# LLM to Motion

OpenAI Documentation: https://platform.openai.com/docs/quickstart?context=python

Find your keys here: https://platform.openai.com/api-keys

Keep an eye on your credit usage: https://platform.openai.com/usage

Following this guide: https://wandb.ai/onlineinference/gpt-python/reports/Setting-Up-GPT-4-In-Python-Using-the-OpenAI-API--VmlldzozODI1MjY4

## Set your GPT Key to your ENV

Uncomment this line to check your environment variables. That should be set up in .zshrc or .bashrc

In [1]:
# %env

In [2]:
%pwd

'/Users/liamroy/Documents/Studies/Monash_31194990/PHD/Studies/Study_04/LLM_vocabulary/scripts'

## Imports

In [3]:
import os
from openai import OpenAI
client = OpenAI()

import re

import random
import time
random.seed(time.time())

from openpyxl import load_workbook

## Start Generating

### Build your prompt

In [4]:
gpt_assistant_prompt = "You are simulating human feedback for training a robot expression model. Your responses should be accurate but have slight variability to simulate human interpretation. Sometimes, humans may interpret the robot's pose differently in similar scenarios, so slight variations are encouraged." 
                       # "You are an expert roboticist and understand how to design communicative expressions for human-robot interaction."

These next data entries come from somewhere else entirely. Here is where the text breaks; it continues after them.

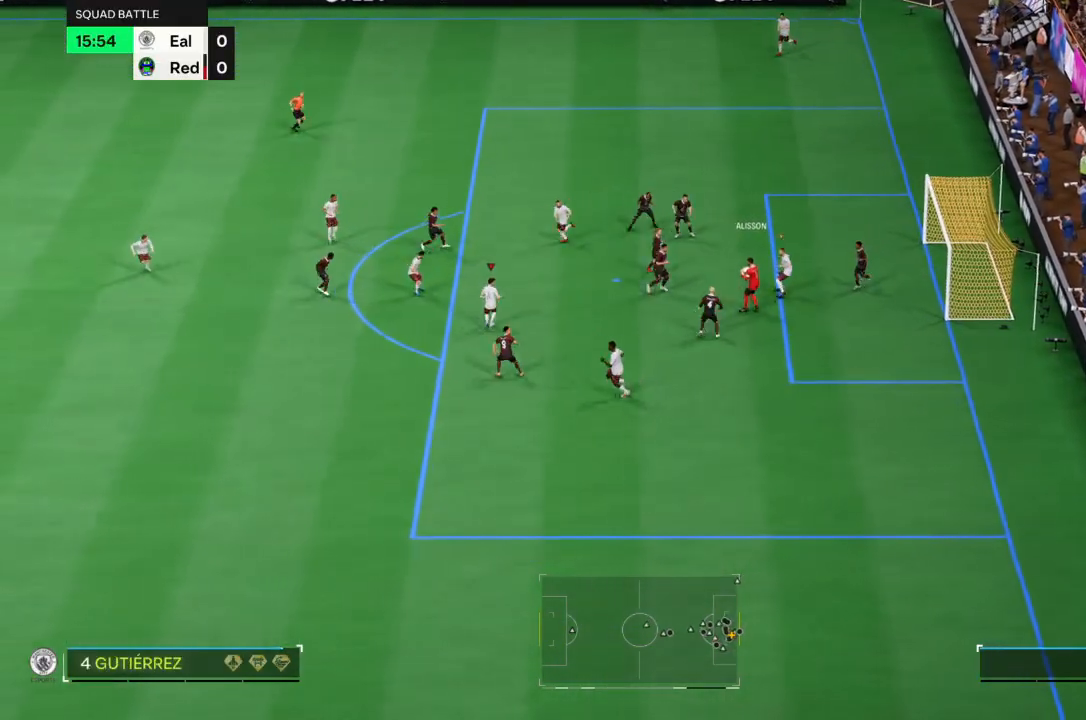
Gameplay with a controller (PlayStation layout); each line is a JSON object with the inputs held at the frame after it. "events" lists button and stick changes between this image and that frame as [ms after this image, input, new state], when the widget could be followed in between. Not read: L3 R3.
{"buttons": ["L2"], "left_stick": "down-left", "right_stick": "center"}
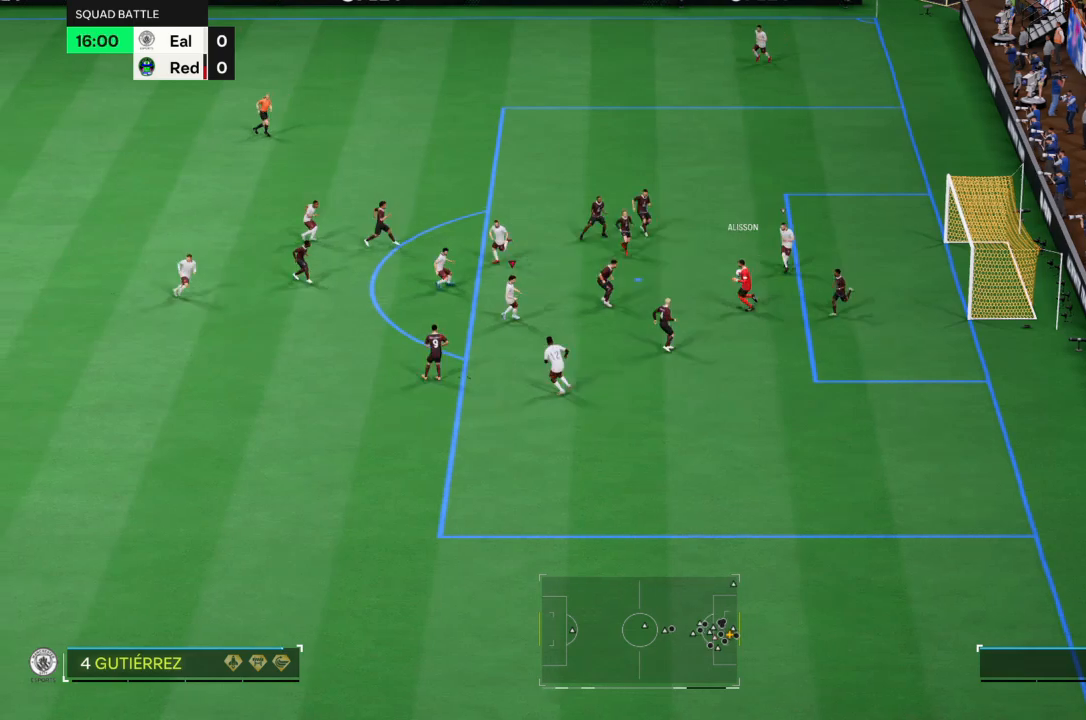
{"buttons": ["L2"], "left_stick": "up", "right_stick": "center"}
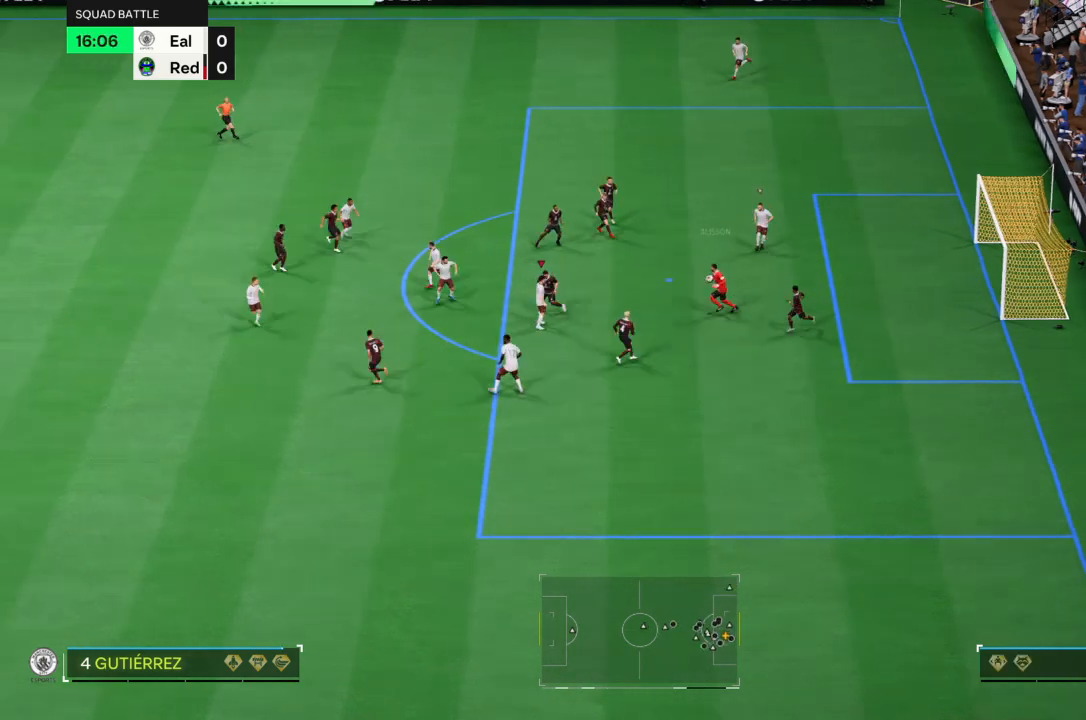
{"buttons": ["L2"], "left_stick": "center", "right_stick": "center"}
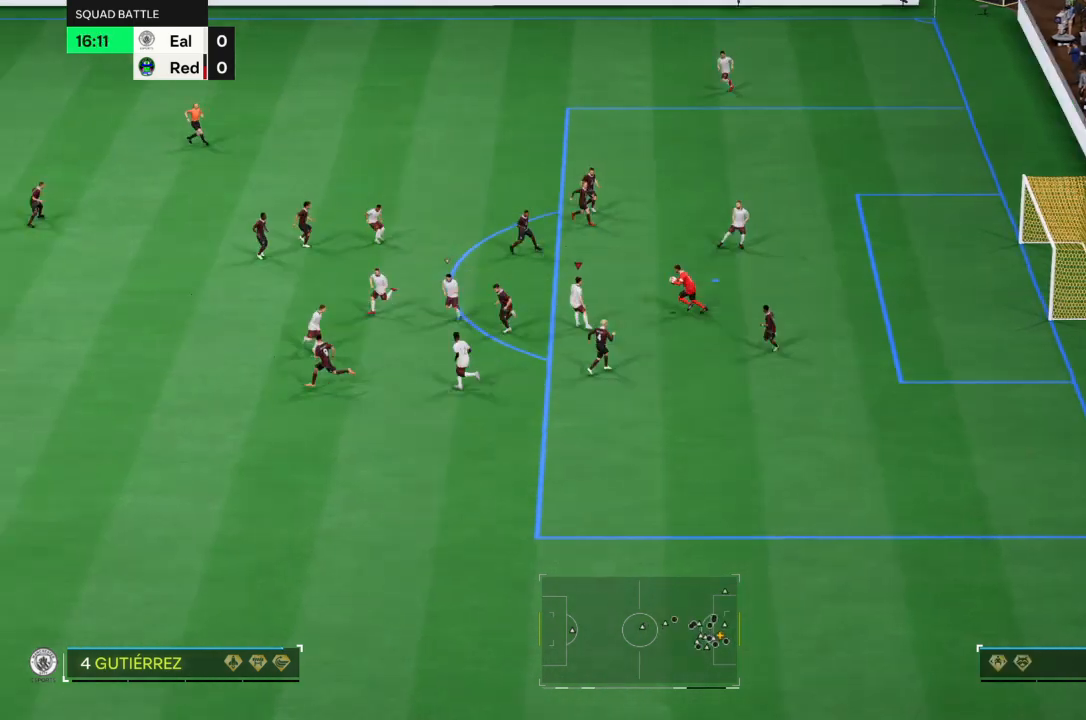
{"buttons": ["L2"], "left_stick": "left", "right_stick": "center", "events": [[133, "left_stick", "left"]]}
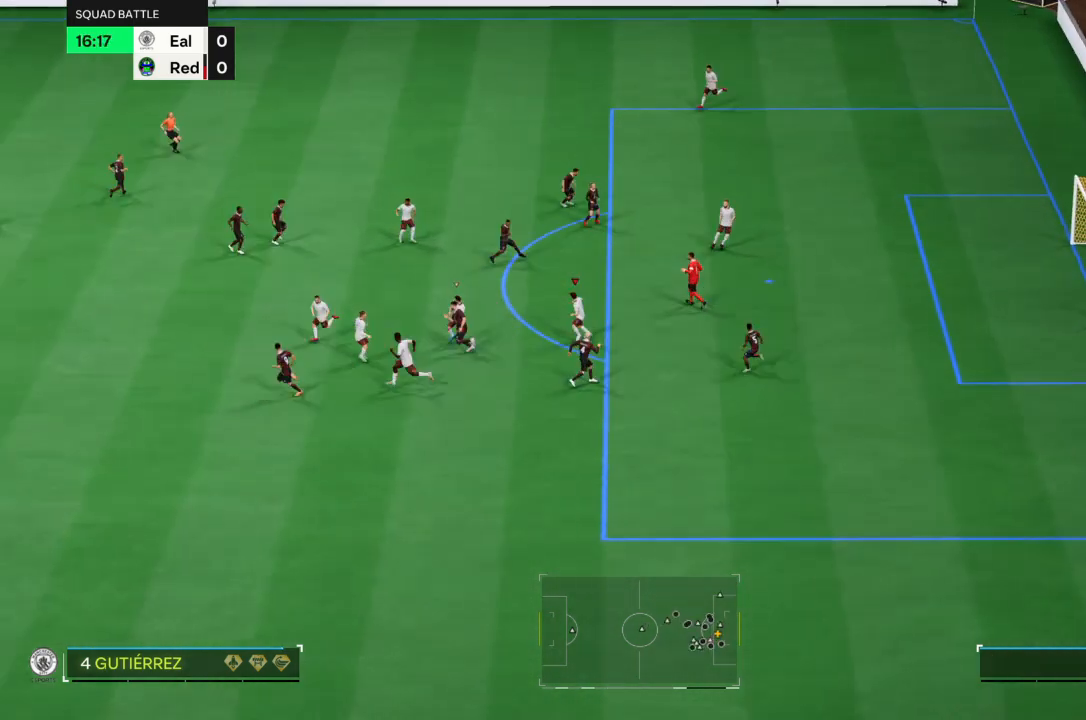
{"buttons": ["L2"], "left_stick": "left", "right_stick": "center", "events": []}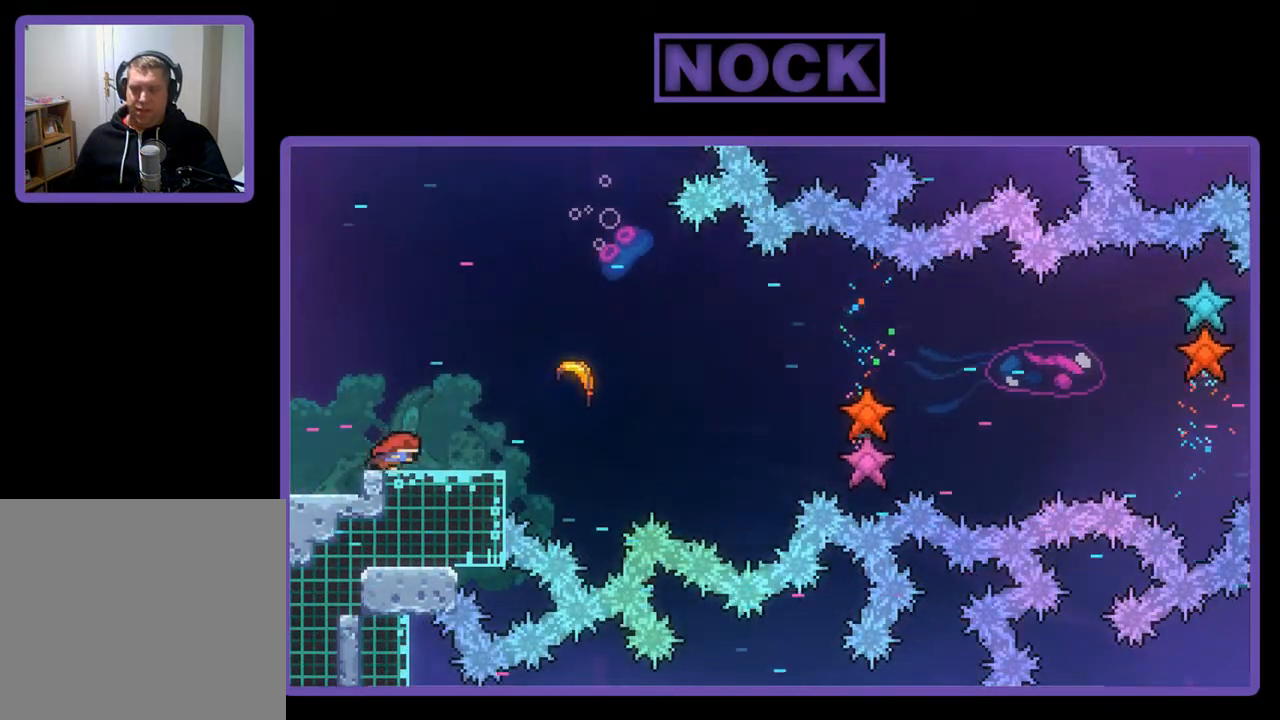
Gameplay with a controller (PlayStation layout); each line is a JSON object with the inputs held at the frame after it. "events" lists button and stick changes between this image and that frame as [ms after this image, input, new state], when the widget could be followed in between. Not read: right_stick.
{"buttons": ["CIRCLE"], "left_stick": "right", "events": [[200, "CROSS", "down"], [333, "CROSS", "up"], [450, "CIRCLE", "down"]]}
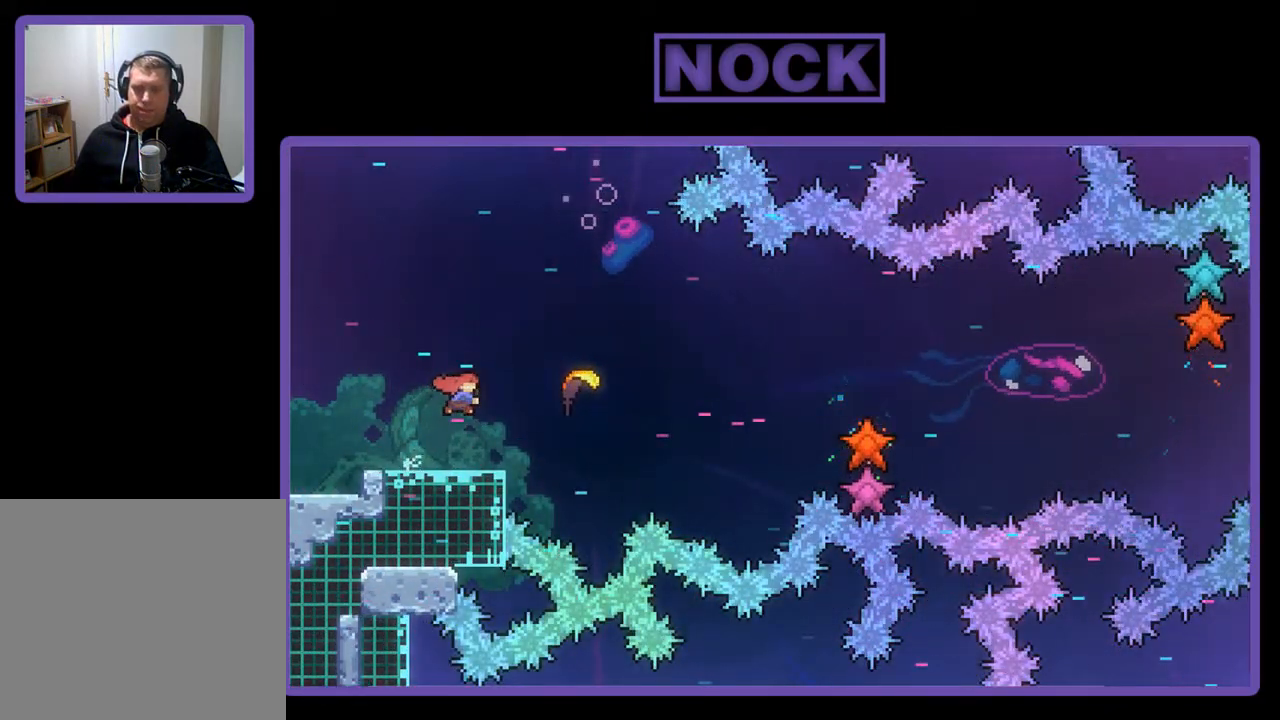
{"buttons": [], "left_stick": "right", "events": [[100, "CIRCLE", "up"]]}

robot_morphology = "dog-shaped quadruped"

deployment_context = f"Consider a scenario where you are collaborating with a {robot_morphology} robot to locate and pick strawberries in a strawberry patch."

state_01 = "S01: [Waiting for Input, The robot is in standby mode waiting for a command from the user]"
state_02 = "S02: [Analyzing Object, The robot is analyzing a target object in front of it on the ground]"
state_03 = "S03: [Found Object, The robot has found a target object in front of it on the ground]"
state_04 = "S04: [Needs Help, The robot is experiencing an error and needs help from the user]"
state_05 = "S05: [Confused, The robot is confused and unsure what to do]"
state_06 = "S06: [None of the Above, It is unclear. The robot does not appear to be in any of the described states.]"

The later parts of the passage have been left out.